-- Je opdracht --
Bewerk de rijen vanaf het begin tot en met de rij met "4: (723, 452)": vervang "top-left" door "upper-left" en laat al het andere ongewijzigd.

-- Invoergegevens --
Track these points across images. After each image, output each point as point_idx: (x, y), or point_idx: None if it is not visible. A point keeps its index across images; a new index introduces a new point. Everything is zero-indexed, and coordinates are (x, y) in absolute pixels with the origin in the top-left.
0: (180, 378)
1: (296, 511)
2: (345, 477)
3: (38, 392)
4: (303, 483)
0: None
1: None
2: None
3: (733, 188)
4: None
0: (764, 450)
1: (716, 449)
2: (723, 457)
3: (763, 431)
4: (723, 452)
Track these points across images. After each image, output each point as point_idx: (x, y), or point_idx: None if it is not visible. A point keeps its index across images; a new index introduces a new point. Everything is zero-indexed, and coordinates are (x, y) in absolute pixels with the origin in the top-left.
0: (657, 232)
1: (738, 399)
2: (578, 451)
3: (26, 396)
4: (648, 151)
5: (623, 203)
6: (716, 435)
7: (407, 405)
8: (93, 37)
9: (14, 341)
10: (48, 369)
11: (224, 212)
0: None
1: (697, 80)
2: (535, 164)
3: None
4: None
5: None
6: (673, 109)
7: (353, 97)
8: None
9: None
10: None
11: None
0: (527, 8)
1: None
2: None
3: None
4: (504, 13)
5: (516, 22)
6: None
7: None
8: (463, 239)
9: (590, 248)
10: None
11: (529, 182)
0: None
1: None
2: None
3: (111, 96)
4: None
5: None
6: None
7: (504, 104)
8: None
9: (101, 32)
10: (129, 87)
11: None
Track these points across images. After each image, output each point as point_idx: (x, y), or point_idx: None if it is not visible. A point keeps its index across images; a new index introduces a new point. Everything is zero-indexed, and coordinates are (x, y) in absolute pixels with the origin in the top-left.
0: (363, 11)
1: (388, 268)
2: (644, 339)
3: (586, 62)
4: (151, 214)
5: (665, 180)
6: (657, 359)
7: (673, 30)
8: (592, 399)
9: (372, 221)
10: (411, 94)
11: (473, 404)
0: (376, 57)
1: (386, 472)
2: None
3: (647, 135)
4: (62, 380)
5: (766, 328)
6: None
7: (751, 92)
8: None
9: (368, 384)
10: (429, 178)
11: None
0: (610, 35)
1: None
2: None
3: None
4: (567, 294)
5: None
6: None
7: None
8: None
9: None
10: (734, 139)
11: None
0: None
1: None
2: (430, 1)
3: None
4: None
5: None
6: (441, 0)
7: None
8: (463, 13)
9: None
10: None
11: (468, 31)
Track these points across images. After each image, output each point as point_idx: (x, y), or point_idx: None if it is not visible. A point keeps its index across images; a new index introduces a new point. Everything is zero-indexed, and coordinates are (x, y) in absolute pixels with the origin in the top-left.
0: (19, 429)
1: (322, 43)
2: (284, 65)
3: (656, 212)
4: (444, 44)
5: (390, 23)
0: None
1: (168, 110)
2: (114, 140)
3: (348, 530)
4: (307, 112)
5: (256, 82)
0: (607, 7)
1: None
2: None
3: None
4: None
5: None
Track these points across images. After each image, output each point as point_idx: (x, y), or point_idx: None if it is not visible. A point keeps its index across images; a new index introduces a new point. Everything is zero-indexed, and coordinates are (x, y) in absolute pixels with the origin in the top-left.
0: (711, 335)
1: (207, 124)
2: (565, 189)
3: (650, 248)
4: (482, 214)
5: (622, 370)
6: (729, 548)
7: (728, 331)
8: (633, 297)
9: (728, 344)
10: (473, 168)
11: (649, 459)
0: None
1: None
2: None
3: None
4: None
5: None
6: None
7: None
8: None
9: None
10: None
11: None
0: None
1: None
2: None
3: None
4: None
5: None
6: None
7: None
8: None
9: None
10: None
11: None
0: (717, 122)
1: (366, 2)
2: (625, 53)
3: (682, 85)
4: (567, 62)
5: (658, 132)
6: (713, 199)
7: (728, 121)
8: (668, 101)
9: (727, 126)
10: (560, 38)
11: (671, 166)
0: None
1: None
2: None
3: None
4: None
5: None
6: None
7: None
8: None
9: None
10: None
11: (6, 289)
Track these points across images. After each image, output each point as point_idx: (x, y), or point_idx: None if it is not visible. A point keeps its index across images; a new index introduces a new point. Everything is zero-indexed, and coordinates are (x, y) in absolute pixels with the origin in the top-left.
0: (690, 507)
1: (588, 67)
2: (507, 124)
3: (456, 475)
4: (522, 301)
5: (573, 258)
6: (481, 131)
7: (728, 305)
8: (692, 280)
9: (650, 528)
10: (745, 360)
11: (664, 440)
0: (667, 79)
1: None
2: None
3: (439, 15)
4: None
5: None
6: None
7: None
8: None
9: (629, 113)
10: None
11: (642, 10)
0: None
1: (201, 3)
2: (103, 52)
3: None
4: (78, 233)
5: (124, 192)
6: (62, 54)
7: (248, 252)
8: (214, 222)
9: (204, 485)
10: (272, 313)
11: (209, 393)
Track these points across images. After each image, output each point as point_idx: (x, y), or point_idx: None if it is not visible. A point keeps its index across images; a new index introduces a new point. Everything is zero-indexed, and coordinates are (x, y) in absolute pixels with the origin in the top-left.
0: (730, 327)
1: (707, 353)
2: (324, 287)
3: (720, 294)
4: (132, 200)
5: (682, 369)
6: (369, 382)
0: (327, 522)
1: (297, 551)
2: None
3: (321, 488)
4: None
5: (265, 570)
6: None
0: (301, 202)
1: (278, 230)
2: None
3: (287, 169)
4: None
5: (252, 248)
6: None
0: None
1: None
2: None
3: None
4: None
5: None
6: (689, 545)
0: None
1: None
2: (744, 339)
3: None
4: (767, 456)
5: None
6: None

-- De oplossing --
Track these points across images. After each image, output each point as point_idx: (x, y), or point_idx: None if it is not visible. A point keeps its index across images; a new index introduces a new point. Everything is zero-indexed, and coordinates are (x, y) in absolute pixels with the origin in the upper-left.
0: (180, 378)
1: (296, 511)
2: (345, 477)
3: (38, 392)
4: (303, 483)
0: None
1: None
2: None
3: (733, 188)
4: None
0: (764, 450)
1: (716, 449)
2: (723, 457)
3: (763, 431)
4: (723, 452)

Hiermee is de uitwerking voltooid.